In particular, it’s very easy to start a bootkit like BlackLotus and modify the OS that will be started after boot. We prove this point by extending our initial proof-of-concept to have more advanced behavior. In particular, our final PoC is able to disable SecureBoot (this is very straightforward as it only requires setting to
gSecurity2 global variable) and load and execute a second stage from the disk. The second stage replaces the current NTFS driver with one with write support so that files can be written into the Windows file system.
Proof of Concept
The following video shows how the exploitation for LogoFAIL looks on the device under test. After logging in, we start a terminal with Admin privileges. We then check that Secure Boot and Intel Boot Guard (Verified Boot) are enabled, and run the LogoFAIL proof of concept. The PoC prepares all the needed UEFI objects, saves the malicious PNG file inside an NVRAM variable, and finally restarts the devices. During the boot process, the system firmware will parse the injected PNG and trigger the heap overflow which will result in the memory corruption we discussed in the previous sections.
In the proof-of-concept video, we demonstrate arbitrary code execution during DXE by printing a message on the display and by showing that our advanced payload is able to create a file on the Windows file system.

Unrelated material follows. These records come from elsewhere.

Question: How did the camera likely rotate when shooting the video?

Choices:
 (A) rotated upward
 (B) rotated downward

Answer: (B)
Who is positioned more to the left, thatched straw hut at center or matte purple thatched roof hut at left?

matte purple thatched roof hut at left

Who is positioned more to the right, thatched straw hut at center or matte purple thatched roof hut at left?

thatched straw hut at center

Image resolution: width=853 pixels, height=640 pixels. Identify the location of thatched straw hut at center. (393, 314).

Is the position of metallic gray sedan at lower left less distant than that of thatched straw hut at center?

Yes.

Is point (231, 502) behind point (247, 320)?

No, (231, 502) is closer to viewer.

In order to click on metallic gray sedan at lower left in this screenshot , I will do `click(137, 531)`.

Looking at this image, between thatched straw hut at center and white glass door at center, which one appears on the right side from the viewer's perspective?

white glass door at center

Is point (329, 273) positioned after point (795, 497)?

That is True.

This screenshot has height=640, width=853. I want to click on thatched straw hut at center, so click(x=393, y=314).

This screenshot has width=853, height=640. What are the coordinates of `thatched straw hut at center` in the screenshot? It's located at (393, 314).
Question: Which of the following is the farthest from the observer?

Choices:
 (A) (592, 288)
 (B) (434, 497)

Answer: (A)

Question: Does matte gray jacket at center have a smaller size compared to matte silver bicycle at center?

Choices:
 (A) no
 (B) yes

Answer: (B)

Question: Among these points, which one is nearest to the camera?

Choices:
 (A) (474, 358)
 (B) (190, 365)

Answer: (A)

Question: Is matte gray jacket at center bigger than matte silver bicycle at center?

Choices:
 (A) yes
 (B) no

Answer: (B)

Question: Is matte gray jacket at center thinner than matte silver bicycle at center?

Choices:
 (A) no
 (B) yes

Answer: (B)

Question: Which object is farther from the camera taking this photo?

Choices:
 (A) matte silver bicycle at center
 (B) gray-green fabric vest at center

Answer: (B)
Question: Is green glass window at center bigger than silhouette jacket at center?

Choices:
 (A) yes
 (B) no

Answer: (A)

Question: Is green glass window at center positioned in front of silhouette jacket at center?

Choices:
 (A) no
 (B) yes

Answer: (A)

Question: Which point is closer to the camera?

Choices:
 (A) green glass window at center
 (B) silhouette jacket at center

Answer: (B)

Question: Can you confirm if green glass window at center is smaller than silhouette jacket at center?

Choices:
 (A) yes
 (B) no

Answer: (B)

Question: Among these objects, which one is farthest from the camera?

Quite interestingly, the UEFI heap of the EDK2 reference code implements a security mitigation against heap overflows called Heap Guard that would completely hinder the proof-of-concept discussed in this post. This protection works by putting an unmapped memory page before and after each allocation, so any overflow can be immediately blocked.
However, we found a comment in EDK2 sources saying that Heap Guard is only intended for debugging purposes and should not be enabled in any product. This comment matches our own experience since we haven’t seen any system in the wild with this mitigation enabled.
Similarly, the reference code also contains the logic to disable the execution of code stored in the NVRAM area, which can be done by simply setting the page tables correctly. The only systems where we found this mitigation enabled and properly configured are ARM-based systems and some servers. This would still not stop the exploitation, as arbitrary code execution can still be likely achieved with more advanced exploitation techniques (e.g. ROP).
In this blog post we showed how we turned an integer overflow into heap overflow and arbitrary code execution. The techniques we discussed in this blog are very generic and deeply tied with the UEFI ecosystem, so they can be likely applied to exploit any heap overflow but also will be very hard, if not impossible, to fix without enabling stronger defenses tailored for heap corruptions (e.g. Heap Guard). This is also one of the first heap exploits documented in UEFI, so we don’t rule out that in the future easier and more stable techniques could be discovered, lowering even more the bar of exploitation.